S’agissant de l’utilisation de nom de domaine litigieux par le Défendeur, la Commission administrative relève qu’il renvoyait à une page inactive, c’est-à-dire vers un site Internet où il n’y avait qu’une page parking, ce qui, s’agissant d’un nom de domaine incluant une marque notoire, laisse penser que cette détention passive traduit un usage de mauvaise foi, selon la décision Telstra Corporation Limited c. Nuclear Marshmallows, Litige OMPI No. D2000-0003 et la section 3.3 de la Synthèse de l’OMPI, version 3.0.

En outre, le fait que le Défendeur n’ait pas soumis de réponses formelles pour tenter de justifier ses actes conforte la Commission administrative dans son opinion que le nom de domaine litigieux objet de la présente procédure a été utilisé de mauvaise foi.
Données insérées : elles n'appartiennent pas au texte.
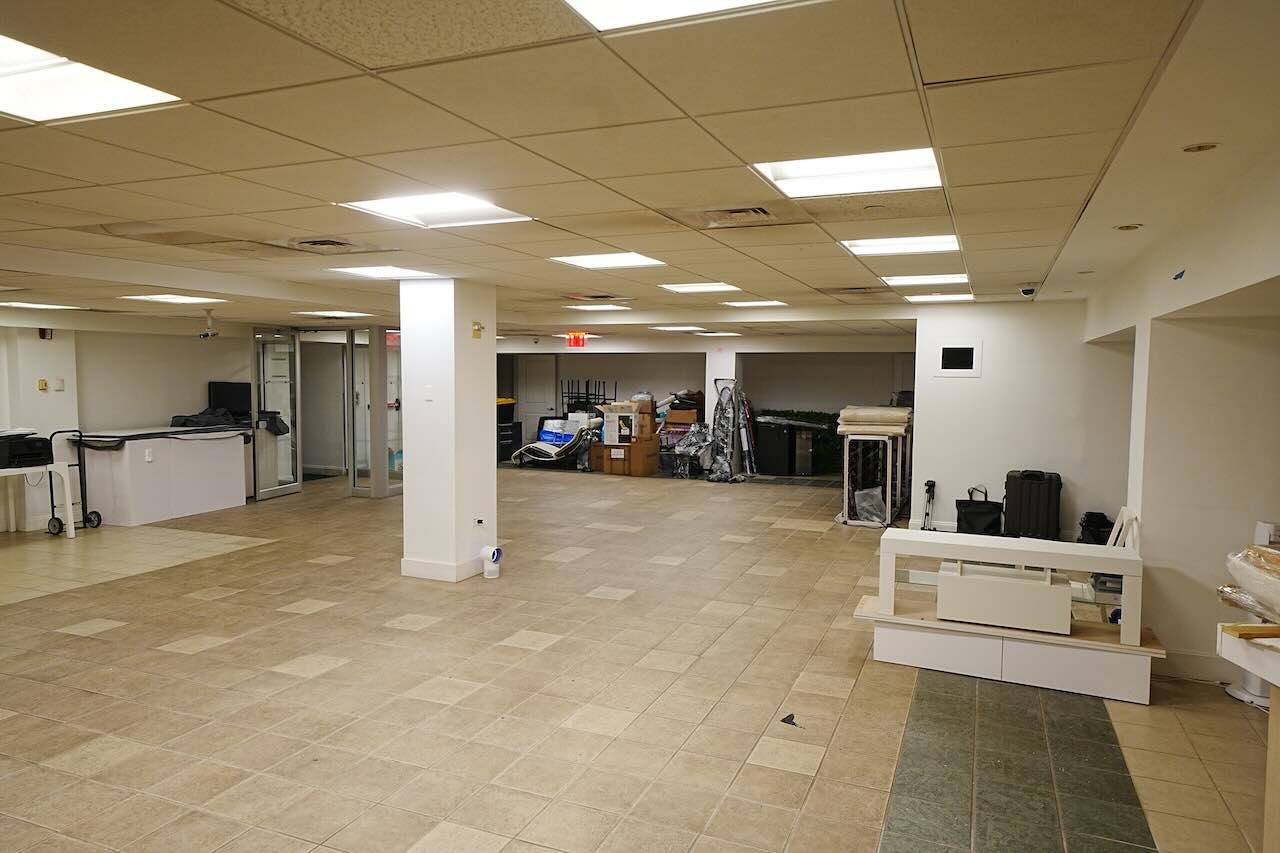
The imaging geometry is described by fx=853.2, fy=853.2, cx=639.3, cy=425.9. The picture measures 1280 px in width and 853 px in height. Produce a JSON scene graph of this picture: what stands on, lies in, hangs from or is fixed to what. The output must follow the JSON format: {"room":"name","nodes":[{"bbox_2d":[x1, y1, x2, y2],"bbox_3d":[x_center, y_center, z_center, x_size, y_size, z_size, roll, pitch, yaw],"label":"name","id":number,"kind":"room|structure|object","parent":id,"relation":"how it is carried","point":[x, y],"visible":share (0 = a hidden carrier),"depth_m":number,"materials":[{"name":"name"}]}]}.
{"room":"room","nodes":[
{"label":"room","id":0,"kind":"room"},
{"bbox_2d":[0,315,251,528],"bbox_3d":[-6.857,-0.081,8.756,0.359,2.339,7.643,2,4,23],"label":"left wall","id":1,"kind":"structure","parent":0,"point":[189,346],"depth_m":9.94,"materials":[{"name":"white paint"}]},
{"bbox_2d":[37,378,48,391],"bbox_3d":[-6.289,-0.432,8.985,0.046,0.128,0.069,2,4,23],"label":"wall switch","id":2,"kind":"object","parent":1,"relation":"attached to","point":[43,381],"visible":0.98,"depth_m":8.97,"materials":[{"name":"yellow metal"}]},
{"bbox_2d":[37,327,52,339],"bbox_3d":[-6.294,-0.980,9.033,0.083,0.126,0.103,2,4,23],"label":"fire alarm","id":3,"kind":"object","parent":1,"relation":"attached to","point":[43,334],"visible":0.95,"depth_m":9.01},
{"bbox_2d":[54,377,65,390],"bbox_3d":[-6.223,-0.448,9.148,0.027,0.133,0.082,2,4,23],"label":"light switch","id":4,"kind":"object","parent":1,"relation":"attached to","point":[61,386],"visible":0.99,"depth_m":9.14,"materials":[{"name":"white plastic"}]},
{"bbox_2d":[251,328,301,500],"bbox_3d":[-4.872,-0.182,11.484,0.139,2.233,0.981,1,4,14],"label":"glass door","id":5,"kind":"structure","parent":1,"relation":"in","point":[269,493],"depth_m":11.52,"materials":[{"name":"clear glass"}]},
{"bbox_2d":[399,277,497,583],"bbox_3d":[-1.587,0.025,7.123,0.647,2.433,0.644,2,4,23],"label":"column","id":6,"kind":"structure","parent":0,"point":[407,483],"depth_m":6.87,"materials":[{"name":"white paint"}]},
{"bbox_2d":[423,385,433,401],"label":"light switch","id":7,"kind":"object","parent":6,"relation":"attached to","point":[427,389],"visible":0.98,"depth_m":6.50,"materials":[{"name":"white plastic"}]},
{"bbox_2d":[400,555,485,581],"bbox_3d":[-1.509,1.159,7.216,0.826,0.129,0.833,2,4,23],"label":"baseboard","id":8,"kind":"structure","parent":6,"relation":"attached to","point":[422,565],"depth_m":6.91,"materials":[{"name":"white paint"}]},
{"bbox_2d":[471,320,483,337],"bbox_3d":[-1.288,-0.772,6.803,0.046,0.127,0.091,2,4,23],"label":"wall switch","id":9,"kind":"object","parent":6,"relation":"attached to","point":[477,329],"visible":0.98,"depth_m":6.79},
{"bbox_2d":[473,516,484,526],"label":"wall socket","id":10,"kind":"object","parent":6,"relation":"attached to","point":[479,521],"visible":0.98,"depth_m":6.74,"materials":[{"name":"white"}]},
{"bbox_2d":[0,463,1277,852],"bbox_3d":[-0.797,1.276,7.210,11.801,0.116,14.713,2,4,23],"label":"floor","id":11,"kind":"structure","parent":0,"point":[872,839],"depth_m":4.37,"materials":[{"name":"beige tile"}]},
{"bbox_2d":[0,462,76,537],"bbox_3d":[-6.210,0.767,8.166,0.758,0.739,1.162,2,4,23],"label":"white table","id":12,"kind":"object","parent":11,"relation":"on","point":[71,518],"visible":0.9,"depth_m":8.42,"materials":[{"name":"white plastic"}]},
{"bbox_2d":[0,431,52,468],"bbox_3d":[-6.020,0.212,8.200,0.549,0.307,0.569,2,4,23],"label":"printer","id":13,"kind":"object","parent":12,"relation":"on","point":[43,446],"visible":0.98,"depth_m":8.13,"materials":[{"name":"black plastic"}]},
{"bbox_2d":[45,428,100,534],"bbox_3d":[-6.036,0.571,9.005,0.470,1.041,0.459,2,4,23],"label":"hand truck","id":14,"kind":"object","parent":11,"relation":"on","point":[98,518],"visible":0.68,"depth_m":9.01,"materials":[{"name":"black metal"}]},
{"bbox_2d":[68,424,250,525],"bbox_3d":[-5.696,0.550,10.152,1.132,0.955,1.889,2,4,23],"label":"reception counter","id":15,"kind":"object","parent":11,"relation":"on","point":[151,518],"visible":0.92,"depth_m":9.62,"materials":[{"name":"white"}]},
{"bbox_2d":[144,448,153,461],"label":"wall socket","id":16,"kind":"object","parent":15,"relation":"attached to","point":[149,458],"visible":0.98,"depth_m":9.28,"materials":[{"name":"white"}]},
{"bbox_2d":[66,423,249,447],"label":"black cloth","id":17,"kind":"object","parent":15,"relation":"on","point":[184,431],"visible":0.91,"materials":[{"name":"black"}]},
{"bbox_2d":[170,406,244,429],"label":"black bag","id":18,"kind":"object","parent":15,"relation":"on","point":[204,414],"visible":0.76,"depth_m":10.73,"materials":[{"name":"black fabric"}]},
{"bbox_2d":[207,381,250,417],"bbox_3d":[-5.576,-0.365,11.694,0.436,0.477,0.322,2,4,23],"label":"monitor","id":19,"kind":"object","parent":15,"relation":"on","point":[234,394],"visible":0.79,"depth_m":11.61,"materials":[{"name":"black plastic"}]},
{"bbox_2d":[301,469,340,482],"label":"doormat","id":20,"kind":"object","parent":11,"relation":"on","point":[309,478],"visible":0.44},
{"bbox_2d":[348,327,402,497],"bbox_3d":[-3.584,-0.209,11.807,0.778,2.280,0.647,2,4,23],"label":"glass door","id":21,"kind":"structure","parent":11,"relation":"on","point":[369,389],"depth_m":11.69,"materials":[{"name":"glass"}]},
{"bbox_2d":[479,545,502,578],"bbox_3d":[-1.227,1.111,7.044,0.173,0.256,0.157,2,4,23],"label":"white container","id":22,"kind":"object","parent":11,"relation":"on","point":[484,550],"visible":0.99,"depth_m":6.99,"materials":[{"name":"white plastic"}]},
{"bbox_2d":[496,397,520,461],"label":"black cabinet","id":23,"kind":"object","parent":11,"relation":"on","point":[509,436],"visible":0.38,"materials":[{"name":"black plastic"}]},
{"bbox_2d":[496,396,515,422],"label":"storage bin","id":24,"kind":"object","parent":23,"relation":"on","point":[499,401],"visible":0.48,"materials":[{"name":"plastic"}]},
{"bbox_2d":[511,417,597,467],"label":"chair","id":25,"kind":"object","parent":11,"relation":"on","point":[524,451],"visible":0.7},
{"bbox_2d":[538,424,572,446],"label":"plastic package","id":26,"kind":"object","parent":25,"relation":"on","point":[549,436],"visible":0.65,"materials":[{"name":"blue plastic"}]},
{"bbox_2d":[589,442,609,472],"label":"cardboard box","id":27,"kind":"object","parent":11,"relation":"on","point":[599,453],"visible":0.44,"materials":[{"name":"brown cardboard"}]},
{"bbox_2d":[599,434,658,476],"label":"cardboard box","id":28,"kind":"object","parent":11,"relation":"on","point":[642,466],"visible":0.95,"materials":[{"name":"brown cardboard"}]},
{"bbox_2d":[598,400,652,444],"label":"cardboard box","id":29,"kind":"object","parent":28,"relation":"on","point":[612,409],"visible":0.87,"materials":[{"name":"cardboard"}]},
{"bbox_2d":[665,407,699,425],"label":"cardboard box","id":30,"kind":"object","parent":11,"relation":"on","point":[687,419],"visible":0.84,"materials":[{"name":"cardboard"}]},
{"bbox_2d":[664,423,716,479],"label":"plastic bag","id":31,"kind":"object","parent":11,"relation":"on","point":[680,448],"visible":0.65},
{"bbox_2d":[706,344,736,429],"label":"column","id":32,"kind":"structure","parent":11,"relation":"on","point":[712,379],"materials":[{"name":"white paint"}]},
{"bbox_2d":[708,377,749,483],"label":"wrapped furniture","id":33,"kind":"object","parent":11,"relation":"on","point":[735,394],"visible":0.87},
{"bbox_2d":[753,417,807,475],"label":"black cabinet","id":34,"kind":"object","parent":11,"relation":"on","point":[775,456],"visible":0.9,"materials":[{"name":"black"}]},
{"bbox_2d":[780,712,799,727],"bbox_3d":[0.733,1.418,4.127,0.089,0.027,0.112,-2,4,-28],"label":"debris","id":35,"kind":"object","parent":11,"relation":"on","point":[792,717],"visible":0.98,"depth_m":4.12,"materials":[{"name":"black plastic"}]},
{"bbox_2d":[760,409,842,472],"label":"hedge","id":36,"kind":"object","parent":11,"relation":"on","point":[817,414],"visible":0.2,"materials":[{"name":"green plant"}]},
{"bbox_2d":[840,428,911,527],"bbox_3d":[2.772,0.575,10.020,0.646,1.038,1.153,2,4,23],"label":"metal rack","id":37,"kind":"object","parent":11,"relation":"on","point":[845,491],"visible":0.76,"depth_m":9.67,"materials":[{"name":"metal"}]},
{"bbox_2d":[852,486,885,523],"bbox_3d":[2.624,0.885,9.684,0.395,0.370,0.394,2,4,23],"label":"plastic bag","id":38,"kind":"object","parent":37,"relation":"in","point":[877,501],"visible":0.76,"depth_m":9.59,"materials":[{"name":"plastic"}]},
{"bbox_2d":[837,405,911,435],"bbox_3d":[2.706,-0.062,9.813,0.821,0.272,0.667,2,4,23],"label":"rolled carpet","id":39,"kind":"object","parent":37,"relation":"on","point":[855,411],"visible":0.92,"depth_m":9.58,"materials":[{"name":"beige"}]},
{"bbox_2d":[921,480,935,530],"bbox_3d":[3.077,0.863,9.074,0.170,0.552,0.210,2,4,23],"label":"tripod","id":40,"kind":"object","parent":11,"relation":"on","point":[928,491],"visible":0.94,"depth_m":9.07,"materials":[{"name":"black metal"}]},
{"bbox_2d":[954,485,1003,535],"bbox_3d":[3.426,0.897,8.595,0.446,0.559,0.237,2,4,23],"label":"black bag","id":41,"kind":"object","parent":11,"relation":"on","point":[983,513],"visible":0.83,"depth_m":8.51,"materials":[{"name":"black fabric"}]},
{"bbox_2d":[853,592,1162,705],"bbox_3d":[2.074,1.228,4.878,1.589,0.326,0.550,2,4,23],"label":"low cabinet","id":42,"kind":"object","parent":11,"relation":"on","point":[920,647],"visible":0.81,"depth_m":4.65,"materials":[{"name":"white wood"}]},
{"bbox_2d":[938,560,1071,633],"bbox_3d":[2.055,0.955,4.820,0.653,0.258,0.331,2,4,23],"label":"white box","id":43,"kind":"object","parent":42,"relation":"on","point":[1048,590],"visible":0.97,"depth_m":4.68,"materials":[{"name":"white"}]},
{"bbox_2d":[878,529,1144,644],"bbox_3d":[2.065,0.870,4.792,1.354,0.402,0.393,2,4,23],"label":"white table","id":44,"kind":"object","parent":42,"relation":"on","point":[1005,558],"visible":0.93,"depth_m":4.68,"materials":[{"name":"white wood"}]},
{"bbox_2d":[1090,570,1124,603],"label":"black device","id":45,"kind":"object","parent":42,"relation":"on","point":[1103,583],"visible":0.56,"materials":[{"name":"grey plastic"}]},
{"bbox_2d":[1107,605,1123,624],"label":"blue object","id":46,"kind":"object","parent":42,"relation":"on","point":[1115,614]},
{"bbox_2d":[1003,469,1061,541],"bbox_3d":[3.695,0.796,8.060,0.479,0.786,0.355,2,4,23],"label":"black suitcase","id":47,"kind":"object","parent":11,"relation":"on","point":[1050,481],"visible":0.92,"depth_m":7.90,"materials":[{"name":"black plastic"}]},
{"bbox_2d":[1077,510,1114,545],"bbox_3d":[4.130,1.002,7.667,0.341,0.432,0.391,2,4,23],"label":"black bag","id":48,"kind":"object","parent":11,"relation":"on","point":[1093,513],"visible":0.57,"depth_m":7.57,"materials":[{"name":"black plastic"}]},
{"bbox_2d":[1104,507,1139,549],"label":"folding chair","id":49,"kind":"object","parent":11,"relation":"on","point":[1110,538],"visible":0.3,"depth_m":5.34,"materials":[{"name":"white"}]},
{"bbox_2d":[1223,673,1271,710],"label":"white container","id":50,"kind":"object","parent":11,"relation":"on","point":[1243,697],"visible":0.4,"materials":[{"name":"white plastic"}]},
{"bbox_2d":[1216,622,1279,852],"bbox_3d":[2.189,1.100,2.232,0.906,0.867,1.022,2,4,23],"label":"white table","id":51,"kind":"object","parent":11,"relation":"on","point":[1243,662],"visible":0.91,"depth_m":2.57,"materials":[{"name":"wood"}]},
{"bbox_2d":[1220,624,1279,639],"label":"wooden board","id":52,"kind":"object","parent":51,"relation":"on","point":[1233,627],"visible":0.97,"depth_m":2.49,"materials":[{"name":"brown wood"}]},
{"bbox_2d":[1222,542,1279,623],"bbox_3d":[2.070,0.502,2.527,0.508,0.228,0.546,2,4,23],"label":"wrapped package","id":53,"kind":"object","parent":51,"relation":"on","point":[1266,553],"visible":0.98,"depth_m":2.60,"materials":[{"name":"clear plastic"}]},
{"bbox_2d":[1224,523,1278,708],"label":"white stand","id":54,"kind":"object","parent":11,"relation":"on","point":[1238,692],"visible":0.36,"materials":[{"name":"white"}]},
{"bbox_2d":[0,0,1279,341],"bbox_3d":[-1.200,-1.241,6.335,10.949,0.125,13.580,2,4,23],"label":"ceiling","id":55,"kind":"structure","parent":0,"point":[306,222],"depth_m":2.92,"materials":[{"name":"beige tile"}]},
{"bbox_2d":[0,301,80,310],"bbox_3d":[-6.134,-1.224,8.612,0.588,0.032,0.601,2,4,23],"label":"ceiling light","id":56,"kind":"object","parent":55,"relation":"in","point":[48,307],"visible":0.98,"depth_m":8.62,"materials":[{"name":"white plastic"}]},
{"bbox_2d":[0,34,178,122],"bbox_3d":[-1.786,-0.966,2.298,0.626,0.032,0.701,2,4,23],"label":"ceiling light","id":57,"kind":"object","parent":55,"relation":"in","point":[8,60],"visible":0.95,"depth_m":2.46,"materials":[{"name":"white plastic"}]},
{"bbox_2d":[124,293,223,304],"bbox_3d":[-4.586,-1.261,8.370,0.673,0.033,0.656,2,4,23],"label":"ceiling light","id":58,"kind":"object","parent":55,"relation":"in","point":[181,299],"visible":0.98,"depth_m":8.36,"materials":[{"name":"white plastic"}]},
{"bbox_2d":[199,308,218,338],"bbox_3d":[-4.677,-1.116,9.263,0.209,0.308,0.208,2,4,23],"label":"security camera","id":59,"kind":"object","parent":55,"relation":"hanging from","point":[209,334],"visible":0.99,"depth_m":9.24,"materials":[{"name":"white"}]},
{"bbox_2d":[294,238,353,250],"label":"ceiling vent","id":60,"kind":"object","parent":55,"relation":"in","point":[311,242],"visible":0.98,"depth_m":5.07,"materials":[{"name":"metal"}]},
{"bbox_2d":[293,309,370,317],"bbox_3d":[-3.812,-1.401,10.616,0.695,0.020,0.671,2,4,23],"label":"ceiling light","id":61,"kind":"object","parent":55,"relation":"in","point":[334,314],"visible":0.99,"depth_m":10.55,"materials":[{"name":"white plastic"}]},
{"bbox_2d":[327,265,440,280],"bbox_3d":[-1.963,-1.203,6.564,0.660,0.030,0.636,2,4,23],"label":"ceiling light","id":62,"kind":"object","parent":55,"relation":"in","point":[392,272],"visible":0.95,"depth_m":6.59,"materials":[{"name":"white plastic"}]},
{"bbox_2d":[336,192,532,228],"bbox_3d":[-0.970,-1.063,4.054,0.704,0.052,0.722,2,4,23],"label":"ceiling light","id":63,"kind":"object","parent":55,"relation":"in","point":[464,207],"visible":0.85,"depth_m":4.13,"materials":[{"name":"white plastic"}]},
{"bbox_2d":[565,331,587,347],"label":"exit sign","id":64,"kind":"object","parent":55,"relation":"hanging from","point":[579,341],"visible":0.98,"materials":[{"name":"red plastic"}]},
{"bbox_2d":[566,303,630,312],"bbox_3d":[-0.466,-1.335,9.544,0.582,0.031,0.585,2,4,23],"label":"ceiling light","id":65,"kind":"object","parent":55,"relation":"in","point":[599,307],"visible":0.99,"depth_m":9.51,"materials":[{"name":"white plastic"}]},
{"bbox_2d":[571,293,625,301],"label":"ceiling vent","id":66,"kind":"object","parent":55,"relation":"in","point":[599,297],"visible":0.98,"depth_m":8.46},
{"bbox_2d":[547,251,664,269],"bbox_3d":[-0.226,-1.167,5.916,0.651,0.026,0.633,2,4,23],"label":"ceiling light","id":67,"kind":"object","parent":55,"relation":"in","point":[632,259],"visible":0.95,"depth_m":5.94,"materials":[{"name":"white plastic"}]},
{"bbox_2d":[651,324,706,332],"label":"ceiling light","id":68,"kind":"object","parent":55,"relation":"in","point":[687,329],"visible":0.99,"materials":[{"name":"white plastic"}]},
{"bbox_2d":[562,0,797,32],"bbox_3d":[0.116,-0.920,1.555,0.682,0.031,0.690,2,4,23],"label":"ceiling light","id":69,"kind":"object","parent":55,"relation":"in","point":[722,1],"visible":0.96,"depth_m":1.91,"materials":[{"name":"white plastic"}]},
{"bbox_2d":[660,281,740,293],"bbox_3d":[0.543,-1.261,7.595,0.604,0.029,0.618,2,4,23],"label":"ceiling light","id":70,"kind":"object","parent":55,"relation":"in","point":[702,287],"visible":0.98,"depth_m":7.59,"materials":[{"name":"white plastic"}]},
{"bbox_2d":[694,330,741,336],"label":"ceiling light","id":71,"kind":"object","parent":55,"relation":"in","point":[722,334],"visible":0.99,"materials":[{"name":"white plastic"}]},
{"bbox_2d":[682,205,774,225],"bbox_3d":[0.446,-1.024,4.125,0.445,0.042,0.337,2,4,23],"label":"air vent","id":72,"kind":"object","parent":55,"relation":"in","point":[757,212],"visible":0.99,"depth_m":4.09,"materials":[{"name":"metal"}]},
{"bbox_2d":[723,299,785,307],"bbox_3d":[1.219,-1.339,9.182,0.582,0.026,0.578,2,4,23],"label":"ceiling light","id":73,"kind":"object","parent":55,"relation":"in","point":[742,304],"visible":0.99,"depth_m":9.17,"materials":[{"name":"white plastic"}]},
{"bbox_2d":[752,147,942,197],"bbox_3d":[0.835,-1.031,3.383,0.701,0.058,0.652,2,4,23],"label":"ceiling light","id":74,"kind":"object","parent":55,"relation":"in","point":[797,170],"visible":0.81,"depth_m":3.43,"materials":[{"name":"white plastic"}]},
{"bbox_2d":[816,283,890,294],"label":"ceiling vent","id":75,"kind":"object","parent":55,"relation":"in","point":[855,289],"visible":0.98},
{"bbox_2d":[841,233,961,255],"bbox_3d":[1.595,-1.134,5.199,0.675,0.045,0.650,2,4,23],"label":"ceiling light","id":76,"kind":"object","parent":55,"relation":"in","point":[855,247],"visible":0.86,"depth_m":5.24,"materials":[{"name":"white plastic"}]},
{"bbox_2d":[882,273,969,286],"bbox_3d":[2.307,-1.200,6.921,0.616,0.025,0.593,2,4,23],"label":"ceiling light","id":77,"kind":"object","parent":55,"relation":"in","point":[910,279],"visible":0.93,"depth_m":6.90,"materials":[{"name":"white plastic"}]},
{"bbox_2d":[903,292,973,302],"bbox_3d":[2.916,-1.272,8.338,0.593,0.036,0.594,2,4,23],"label":"ceiling light","id":78,"kind":"object","parent":55,"relation":"in","point":[935,297],"visible":0.97,"depth_m":8.31,"materials":[{"name":"white plastic"}]},
{"bbox_2d":[1019,285,1037,296],"bbox_3d":[3.255,-1.134,7.144,0.127,0.078,0.138,2,4,23],"label":"security camera","id":79,"kind":"object","parent":55,"relation":"attached to","point":[1028,292],"visible":0.99,"depth_m":7.10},
{"bbox_2d":[1115,223,1140,231],"bbox_3d":[2.505,-1.016,4.379,0.134,0.021,0.138,2,4,23],"label":"recessed light","id":80,"kind":"object","parent":55,"relation":"in","point":[1128,227],"visible":0.97,"depth_m":4.37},
{"bbox_2d":[1182,141,1218,152],"bbox_3d":[1.908,-0.948,2.901,0.114,0.014,0.111,2,4,23],"label":"recessed light","id":81,"kind":"object","parent":55,"relation":"in","point":[1201,147],"visible":0.97,"depth_m":2.90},
{"bbox_2d":[502,340,914,472],"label":"back wall","id":82,"kind":"structure","parent":0,"point":[815,364],"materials":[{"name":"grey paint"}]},
{"bbox_2d":[517,356,557,442],"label":"door","id":83,"kind":"structure","parent":82,"relation":"in","point":[524,416],"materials":[{"name":"white paint"}]},
{"bbox_2d":[563,379,612,413],"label":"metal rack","id":84,"kind":"object","parent":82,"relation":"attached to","point":[587,394],"visible":0.57,"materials":[{"name":"black metal"}]},
{"bbox_2d":[905,297,1135,544],"bbox_3d":[3.876,-0.039,8.511,2.135,2.456,0.259,2,4,23],"label":"back wall","id":85,"kind":"structure","parent":0,"point":[953,386],"depth_m":8.42,"materials":[{"name":"white paint"}]},
{"bbox_2d":[934,342,981,376],"bbox_3d":[3.205,-0.655,8.584,0.407,0.335,0.036,2,4,23],"label":"wall screen","id":86,"kind":"object","parent":85,"relation":"in","point":[945,356],"visible":0.99,"depth_m":8.57,"materials":[{"name":"black"}]},
{"bbox_2d":[1081,145,1279,682],"bbox_3d":[2.634,0.206,3.671,0.410,2.544,8.527,2,4,23],"label":"right wall","id":87,"kind":"structure","parent":0,"point":[1196,647],"depth_m":4.48,"materials":[{"name":"white paint"}]},
{"bbox_2d":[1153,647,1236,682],"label":"baseboard","id":88,"kind":"structure","parent":87,"relation":"attached to","point":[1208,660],"depth_m":4.70,"materials":[{"name":"white paint"}]},
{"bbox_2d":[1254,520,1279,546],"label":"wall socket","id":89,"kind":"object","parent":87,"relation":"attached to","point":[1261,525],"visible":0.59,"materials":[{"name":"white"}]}
]}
Dès lors, selon la Commission administrative, la mauvaise foi du Défendeur est établie tant au niveau de l’enregistrement que de l’utilisation de nom de domaine litigieux, conformément au paragraphe 4(a)(iii) des Principes directeurs.

7. Décision

Pour les raisons exposées ci-dessus, et conformément aux paragraphes 4(i) des Principes directeurs et 15 des Règles d’application, la Commission administrative ordonne que le nom de domaine litigieux <bollore.pro> soit transféré au Requérant.